>>>>

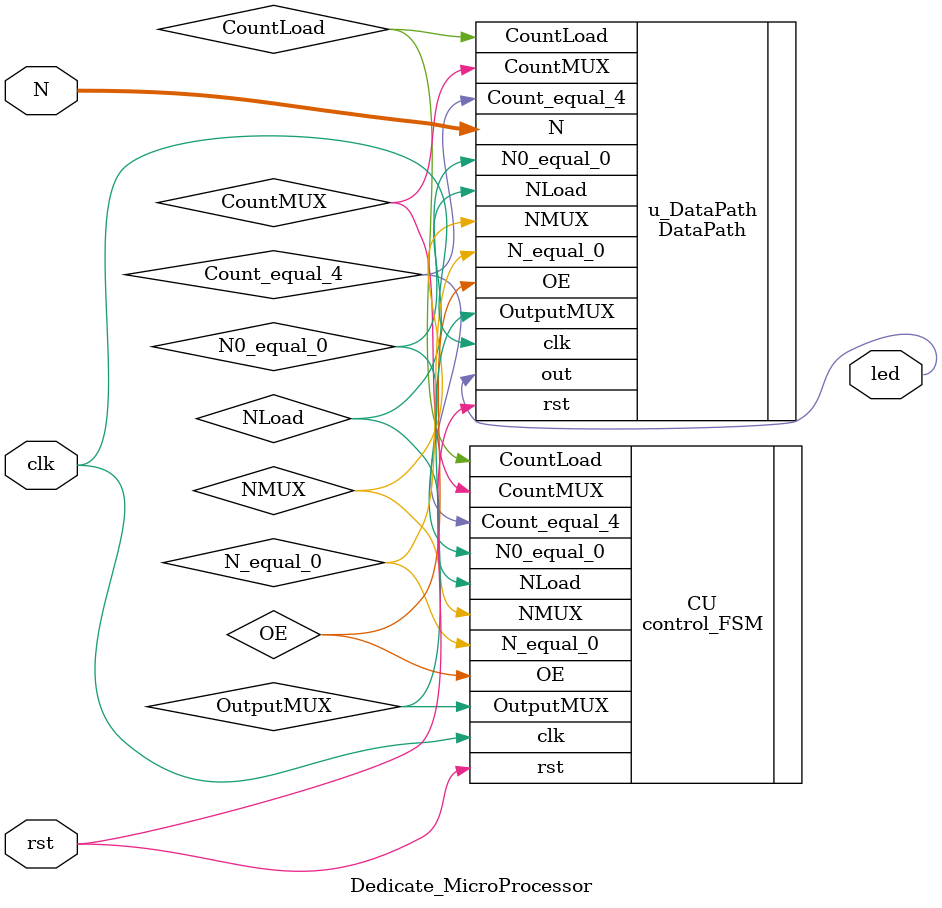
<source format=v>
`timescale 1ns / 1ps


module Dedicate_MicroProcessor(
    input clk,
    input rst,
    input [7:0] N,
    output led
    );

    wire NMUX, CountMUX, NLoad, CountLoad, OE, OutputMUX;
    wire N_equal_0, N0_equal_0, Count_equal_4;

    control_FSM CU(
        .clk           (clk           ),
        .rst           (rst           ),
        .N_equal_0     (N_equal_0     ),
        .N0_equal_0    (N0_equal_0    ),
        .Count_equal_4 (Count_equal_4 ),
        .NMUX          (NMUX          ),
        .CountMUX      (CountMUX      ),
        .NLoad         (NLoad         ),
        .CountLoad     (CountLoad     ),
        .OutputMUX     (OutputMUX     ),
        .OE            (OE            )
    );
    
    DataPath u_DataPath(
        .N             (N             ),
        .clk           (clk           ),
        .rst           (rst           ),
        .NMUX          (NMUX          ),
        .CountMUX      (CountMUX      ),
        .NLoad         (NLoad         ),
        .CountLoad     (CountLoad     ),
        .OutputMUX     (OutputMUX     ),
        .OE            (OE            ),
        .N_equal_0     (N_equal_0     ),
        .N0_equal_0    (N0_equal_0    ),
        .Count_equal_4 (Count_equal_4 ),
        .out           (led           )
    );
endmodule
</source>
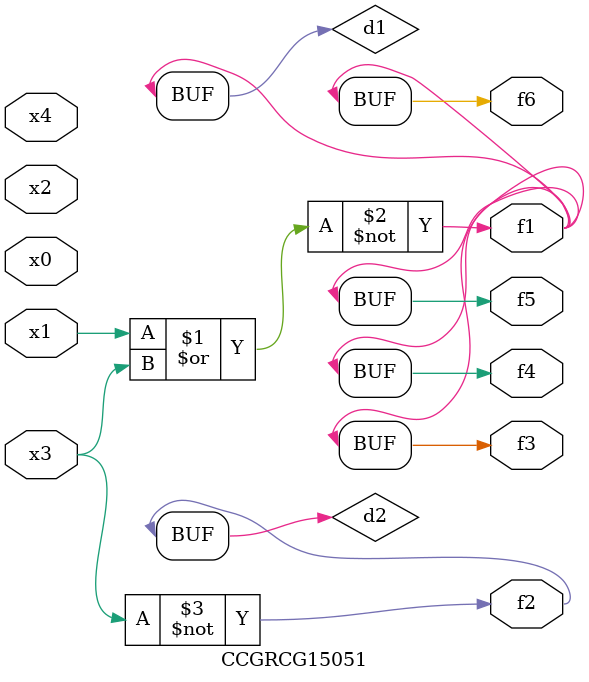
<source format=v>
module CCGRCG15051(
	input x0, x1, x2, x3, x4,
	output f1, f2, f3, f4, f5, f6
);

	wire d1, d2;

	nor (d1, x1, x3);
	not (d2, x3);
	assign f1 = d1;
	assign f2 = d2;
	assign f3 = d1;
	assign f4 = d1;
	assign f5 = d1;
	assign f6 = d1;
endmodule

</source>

<<<<

#### DIRECTIONS
Could you copy the listing exactly, leaving out any pictures?

#### WRITTEN REPLY
<source format=v>
`timescale 1ns / 1ps


module Dedicate_MicroProcessor(
    input clk,
    input rst,
    input [7:0] N,
    output led
    );

    wire NMUX, CountMUX, NLoad, CountLoad, OE, OutputMUX;
    wire N_equal_0, N0_equal_0, Count_equal_4;

    control_FSM CU(
        .clk           (clk           ),
        .rst           (rst           ),
        .N_equal_0     (N_equal_0     ),
        .N0_equal_0    (N0_equal_0    ),
        .Count_equal_4 (Count_equal_4 ),
        .NMUX          (NMUX          ),
        .CountMUX      (CountMUX      ),
        .NLoad         (NLoad         ),
        .CountLoad     (CountLoad     ),
        .OutputMUX     (OutputMUX     ),
        .OE            (OE            )
    );
    
    DataPath u_DataPath(
        .N             (N             ),
        .clk           (clk           ),
        .rst           (rst           ),
        .NMUX          (NMUX          ),
        .CountMUX      (CountMUX      ),
        .NLoad         (NLoad         ),
        .CountLoad     (CountLoad     ),
        .OutputMUX     (OutputMUX     ),
        .OE            (OE            ),
        .N_equal_0     (N_equal_0     ),
        .N0_equal_0    (N0_equal_0    ),
        .Count_equal_4 (Count_equal_4 ),
        .out           (led           )
    );
endmodule
</source>
<source format=v>
module CCGRCG15051(
	input x0, x1, x2, x3, x4,
	output f1, f2, f3, f4, f5, f6
);

	wire d1, d2;

	nor (d1, x1, x3);
	not (d2, x3);
	assign f1 = d1;
	assign f2 = d2;
	assign f3 = d1;
	assign f4 = d1;
	assign f5 = d1;
	assign f6 = d1;
endmodule

</source>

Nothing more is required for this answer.